ACPI: bus type pci registered
PCI: MMCONFIG for domain 0000 [bus 00-09] at [mem 0xe0000000-0xe09fffff] (base
0xe0000000)
PCI: MMCONFIG at [mem 0xe0000000-0xe09fffff] reserved in E820
PCI: Using configuration type 1 for base access
INFO: trying to register non-static key.
the code is fine but needs lockdep annotation.
turning off the locking correctness validator.
Pid: 1, comm: swapper Not tainted 2.6.33-rc7-Linus-00010-g6339204-dirty #181
Call Trace:
[<ffffffff8107c6e6>] __lock_acquire+0xf86/0x1d30
[<ffffffff81078e7f>] ? lockdep_init_map+0x5f/0x5d0
[<ffffffff8107d52b>] lock_acquire+0x9b/0x120
[<ffffffff81167a93>] ? sysfs_addrm_finish+0x43/0x70
[<ffffffff81167243>] sysfs_deactivate+0xc3/0x110
[<ffffffff81167a93>] ? sysfs_addrm_finish+0x43/0x70
[<ffffffff813124d3>] ? mutex_lock_nested+0x243/0x300
[<ffffffff81167a93>] sysfs_addrm_finish+0x43/0x70
[<ffffffff81167af6>] remove_dir+0x36/0x40
[<ffffffff81167b09>] sysfs_remove_subdir+0x9/0x10
[<ffffffff81168ff6>] sysfs_remove_group+0x66/0xf0
[<ffffffff81861555>] param_sysfs_init+0x102/0x277
[<ffffffff8124a5bd>] ? sysdev_create_file+0xd/0x10
[<ffffffff8130fe46>] ? register_cpu+0xa3/0xa5
[<ffffffff81861453>] ? param_sysfs_init+0x0/0x277
[<ffffffff810001d7>] do_one_initcall+0x37/0x190
[<ffffffff8184c6d0>] kernel_init+0x14f/0x1a5
[<ffffffff81003bd4>] kernel_thread_helper+0x4/0x10
[<ffffffff8131417c>] ? restore_args+0x0/0x30
[<ffffffff8184c581>] ? kernel_init+0x0/0x1a5
[<ffffffff81003bd0>] ? kernel_thread_helper+0x0/0x10

This dump does not occur with standard 2.6.33-rc7. As the above turns off the
locking correctness validator, I cannot really test to see what happens when
suspending.

Larry

2010-02-09 02:54:49

by Cong Wang

[permalink] [raw]
Subject: Re: [Patch 2/2] block: add sysfs lockdep class for iosched

Larry Finger wrote:
> On 02/08/2010 03:52 AM, Amerigo Wang wrote:
>> Similar to the previous PM case, in iosched, we hold an s_active
>> lock to store "scheduler", meanwhile we want to remove "iosched/*"
>> files.
>>
>> This patch depends on the previous one.

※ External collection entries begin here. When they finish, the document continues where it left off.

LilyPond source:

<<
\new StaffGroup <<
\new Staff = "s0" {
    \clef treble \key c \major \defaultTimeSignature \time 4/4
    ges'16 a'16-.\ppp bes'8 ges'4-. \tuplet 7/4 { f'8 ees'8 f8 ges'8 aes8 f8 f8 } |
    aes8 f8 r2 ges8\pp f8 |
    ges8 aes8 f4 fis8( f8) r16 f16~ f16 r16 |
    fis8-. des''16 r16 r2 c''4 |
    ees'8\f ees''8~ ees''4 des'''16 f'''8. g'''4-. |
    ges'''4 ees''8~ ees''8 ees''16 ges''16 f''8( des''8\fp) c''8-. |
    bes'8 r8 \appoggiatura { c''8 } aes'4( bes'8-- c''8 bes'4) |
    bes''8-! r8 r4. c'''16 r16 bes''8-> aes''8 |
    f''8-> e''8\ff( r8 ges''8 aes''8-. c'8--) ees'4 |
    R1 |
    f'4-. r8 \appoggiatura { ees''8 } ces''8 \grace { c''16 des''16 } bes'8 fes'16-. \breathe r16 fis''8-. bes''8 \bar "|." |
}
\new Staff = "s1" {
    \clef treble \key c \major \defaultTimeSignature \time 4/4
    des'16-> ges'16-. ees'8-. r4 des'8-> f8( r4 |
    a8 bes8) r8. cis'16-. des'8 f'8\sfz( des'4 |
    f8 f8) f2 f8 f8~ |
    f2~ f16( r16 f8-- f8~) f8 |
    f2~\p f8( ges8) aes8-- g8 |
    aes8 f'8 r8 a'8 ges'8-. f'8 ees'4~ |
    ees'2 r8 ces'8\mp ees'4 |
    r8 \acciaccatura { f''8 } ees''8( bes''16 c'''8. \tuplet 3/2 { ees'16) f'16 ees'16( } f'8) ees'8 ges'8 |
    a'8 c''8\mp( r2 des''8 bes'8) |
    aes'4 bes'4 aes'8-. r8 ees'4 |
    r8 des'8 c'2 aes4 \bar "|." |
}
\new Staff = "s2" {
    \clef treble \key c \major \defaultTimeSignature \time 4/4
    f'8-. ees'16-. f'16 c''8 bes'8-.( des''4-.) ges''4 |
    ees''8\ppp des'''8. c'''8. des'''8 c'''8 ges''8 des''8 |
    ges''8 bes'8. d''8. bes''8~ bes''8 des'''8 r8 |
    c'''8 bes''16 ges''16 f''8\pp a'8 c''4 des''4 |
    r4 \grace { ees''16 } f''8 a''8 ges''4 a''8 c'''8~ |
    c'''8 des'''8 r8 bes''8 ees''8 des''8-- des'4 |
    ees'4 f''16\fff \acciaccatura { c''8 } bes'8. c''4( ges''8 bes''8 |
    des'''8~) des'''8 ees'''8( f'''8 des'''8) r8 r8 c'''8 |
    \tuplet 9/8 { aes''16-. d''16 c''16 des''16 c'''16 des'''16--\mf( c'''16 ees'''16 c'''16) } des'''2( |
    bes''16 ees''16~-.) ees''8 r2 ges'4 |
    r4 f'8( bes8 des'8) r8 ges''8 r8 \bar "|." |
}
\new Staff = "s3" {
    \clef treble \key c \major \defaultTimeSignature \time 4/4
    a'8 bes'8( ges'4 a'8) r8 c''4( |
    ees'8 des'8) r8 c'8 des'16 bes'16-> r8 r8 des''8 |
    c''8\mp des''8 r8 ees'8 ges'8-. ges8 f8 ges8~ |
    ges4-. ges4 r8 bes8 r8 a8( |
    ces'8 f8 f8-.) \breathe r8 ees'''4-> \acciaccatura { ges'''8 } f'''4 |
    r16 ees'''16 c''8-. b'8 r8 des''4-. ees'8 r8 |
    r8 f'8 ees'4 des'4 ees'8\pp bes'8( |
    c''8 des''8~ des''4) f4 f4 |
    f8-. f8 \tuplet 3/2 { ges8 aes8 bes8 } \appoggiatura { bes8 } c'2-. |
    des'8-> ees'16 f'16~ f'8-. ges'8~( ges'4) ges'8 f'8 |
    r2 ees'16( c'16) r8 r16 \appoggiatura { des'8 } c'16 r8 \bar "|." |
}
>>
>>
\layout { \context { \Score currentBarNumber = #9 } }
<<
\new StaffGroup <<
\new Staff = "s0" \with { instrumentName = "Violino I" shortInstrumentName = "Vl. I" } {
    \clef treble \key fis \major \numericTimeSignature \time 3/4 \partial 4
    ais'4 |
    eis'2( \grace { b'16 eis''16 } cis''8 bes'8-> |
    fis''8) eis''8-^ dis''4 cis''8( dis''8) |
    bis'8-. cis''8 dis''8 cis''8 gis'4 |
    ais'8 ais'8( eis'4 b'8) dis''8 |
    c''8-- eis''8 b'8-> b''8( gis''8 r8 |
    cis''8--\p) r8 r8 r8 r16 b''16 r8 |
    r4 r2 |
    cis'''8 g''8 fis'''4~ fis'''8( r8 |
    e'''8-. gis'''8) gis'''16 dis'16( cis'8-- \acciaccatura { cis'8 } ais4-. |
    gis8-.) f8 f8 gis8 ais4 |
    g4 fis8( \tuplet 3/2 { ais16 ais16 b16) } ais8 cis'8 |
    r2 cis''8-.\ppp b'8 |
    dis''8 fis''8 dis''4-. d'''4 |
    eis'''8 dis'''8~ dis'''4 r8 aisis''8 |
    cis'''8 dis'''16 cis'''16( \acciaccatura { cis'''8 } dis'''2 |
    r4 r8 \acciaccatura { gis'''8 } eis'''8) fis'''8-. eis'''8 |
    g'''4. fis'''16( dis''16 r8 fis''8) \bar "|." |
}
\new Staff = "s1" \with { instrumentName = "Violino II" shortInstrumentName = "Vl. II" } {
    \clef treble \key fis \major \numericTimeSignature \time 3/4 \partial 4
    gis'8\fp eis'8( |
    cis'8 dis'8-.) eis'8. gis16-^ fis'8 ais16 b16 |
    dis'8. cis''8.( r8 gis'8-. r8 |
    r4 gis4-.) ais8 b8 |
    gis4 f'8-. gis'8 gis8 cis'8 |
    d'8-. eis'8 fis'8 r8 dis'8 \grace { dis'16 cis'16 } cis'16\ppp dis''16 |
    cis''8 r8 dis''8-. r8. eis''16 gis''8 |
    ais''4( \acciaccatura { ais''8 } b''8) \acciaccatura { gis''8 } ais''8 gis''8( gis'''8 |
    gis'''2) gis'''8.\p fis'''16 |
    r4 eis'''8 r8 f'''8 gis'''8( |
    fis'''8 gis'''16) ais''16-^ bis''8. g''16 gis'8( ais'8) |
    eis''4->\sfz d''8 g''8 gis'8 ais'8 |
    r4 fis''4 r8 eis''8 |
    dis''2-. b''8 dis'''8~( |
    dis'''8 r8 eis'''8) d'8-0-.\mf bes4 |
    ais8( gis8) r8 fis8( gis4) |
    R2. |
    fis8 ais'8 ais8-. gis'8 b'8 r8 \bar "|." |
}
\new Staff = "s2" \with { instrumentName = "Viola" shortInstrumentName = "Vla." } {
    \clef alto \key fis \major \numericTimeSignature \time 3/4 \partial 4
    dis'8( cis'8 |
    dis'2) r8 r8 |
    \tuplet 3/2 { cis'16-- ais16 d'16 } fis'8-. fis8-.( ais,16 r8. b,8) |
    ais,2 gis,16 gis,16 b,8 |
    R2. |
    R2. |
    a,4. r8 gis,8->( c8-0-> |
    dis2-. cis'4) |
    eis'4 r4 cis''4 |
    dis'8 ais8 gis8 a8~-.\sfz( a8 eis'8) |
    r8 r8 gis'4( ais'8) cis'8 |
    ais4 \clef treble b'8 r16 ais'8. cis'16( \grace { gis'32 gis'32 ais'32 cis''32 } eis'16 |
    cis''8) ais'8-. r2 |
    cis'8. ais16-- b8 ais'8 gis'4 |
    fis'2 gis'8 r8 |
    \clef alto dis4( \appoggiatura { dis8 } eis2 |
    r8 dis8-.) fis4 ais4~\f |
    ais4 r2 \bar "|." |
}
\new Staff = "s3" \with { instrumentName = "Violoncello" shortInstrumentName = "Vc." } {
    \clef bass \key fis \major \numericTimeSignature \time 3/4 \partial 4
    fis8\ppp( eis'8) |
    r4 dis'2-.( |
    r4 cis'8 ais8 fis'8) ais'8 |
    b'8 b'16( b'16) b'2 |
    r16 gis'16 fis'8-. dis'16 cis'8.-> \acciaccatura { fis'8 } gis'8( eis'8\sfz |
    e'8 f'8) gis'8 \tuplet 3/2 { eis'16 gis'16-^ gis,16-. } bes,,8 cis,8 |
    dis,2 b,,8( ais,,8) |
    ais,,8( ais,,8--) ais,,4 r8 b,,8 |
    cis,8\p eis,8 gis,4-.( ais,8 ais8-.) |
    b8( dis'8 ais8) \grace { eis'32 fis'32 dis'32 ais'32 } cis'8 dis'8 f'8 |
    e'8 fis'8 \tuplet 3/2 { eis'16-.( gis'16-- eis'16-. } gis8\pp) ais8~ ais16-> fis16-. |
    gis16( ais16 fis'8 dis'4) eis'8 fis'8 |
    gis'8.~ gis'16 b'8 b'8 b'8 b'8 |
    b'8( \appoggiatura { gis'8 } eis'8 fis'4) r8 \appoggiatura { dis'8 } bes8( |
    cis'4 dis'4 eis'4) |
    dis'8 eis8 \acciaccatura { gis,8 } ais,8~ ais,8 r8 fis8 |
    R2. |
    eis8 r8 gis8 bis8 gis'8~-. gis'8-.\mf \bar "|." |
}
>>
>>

I tested it on my machine,
>> it fixes the problem.
>>
>> Reported-by: Hugh Dickins <[email protected]>
>> Signed-off-by: WANG Cong <[email protected]>
>> Cc: Jens Axboe <[email protected]>
>
> After applying the 2 patches to 2.6.33-rc7, I get the following:
>
> ACPI: bus type pci registered
> PCI: MMCONFIG for domain 0000 [bus 00-09] at [mem 0xe0000000-0xe09fffff] (base
> 0xe0000000)
> PCI: MMCONFIG at [mem 0xe0000000-0xe09fffff] reserved in E820
> PCI: Using configuration type 1 for base access
> INFO: trying to register non-static key.
> the code is fine but needs lockdep annotation.
> turning off the locking correctness validator.
> Pid: 1, comm: swapper Not tainted 2.6.33-rc7-Linus-00010-g6339204-dirty #181
> Call Trace:
> [<ffffffff8107c6e6>] __lock_acquire+0xf86/0x1d30
> [<ffffffff81078e7f>] ? lockdep_init_map+0x5f/0x5d0
> [<ffffffff8107d52b>] lock_acquire+0x9b/0x120
> [<ffffffff81167a93>] ? sysfs_addrm_finish+0x43/0x70
> [<ffffffff81167243>] sysfs_deactivate+0xc3/0x110
> [<ffffffff81167a93>] ? sysfs_addrm_finish+0x43/0x70
> [<ffffffff813124d3>] ? mutex_lock_nested+0x243/0x300
> [<ffffffff81167a93>] sysfs_addrm_finish+0x43/0x70
> [<ffffffff81167af6>] remove_dir+0x36/0x40
> [<ffffffff81167b09>] sysfs_remove_subdir+0x9/0x10
> [<ffffffff81168ff6>] sysfs_remove_group+0x66/0xf0
> [<ffffffff81861555>] param_sysfs_init+0x102/0x277
> [<ffffffff8124a5bd>] ? sysdev_create_file+0xd/0x10
> [<ffffffff8130fe46>] ? register_cpu+0xa3/0xa5
> [<ffffffff81861453>] ? param_sysfs_init+0x0/0x277
> [<ffffffff810001d7>] do_one_initcall+0x37/0x190
> [<ffffffff8184c6d0>] kernel_init+0x14f/0x1a5
> [<ffffffff81003bd4>] kernel_thread_helper+0x4/0x10
> [<ffffffff8131417c>] ? restore_args+0x0/0x30
> [<ffffffff8184c581>] ? kernel_init+0x0/0x1a5
> [<ffffffff81003bd0>] ? kernel_thread_helper+0x0/0x10
>
> This dump does not occur with standard 2.6.33-rc7. As the above turns off the
> locking correctness validator, I cannot really test to see what happens when
> suspending.
>

Ouch! I forgot to add the annotations to sysfs dirs...

Thanks much for the report, I will send an updated version soon!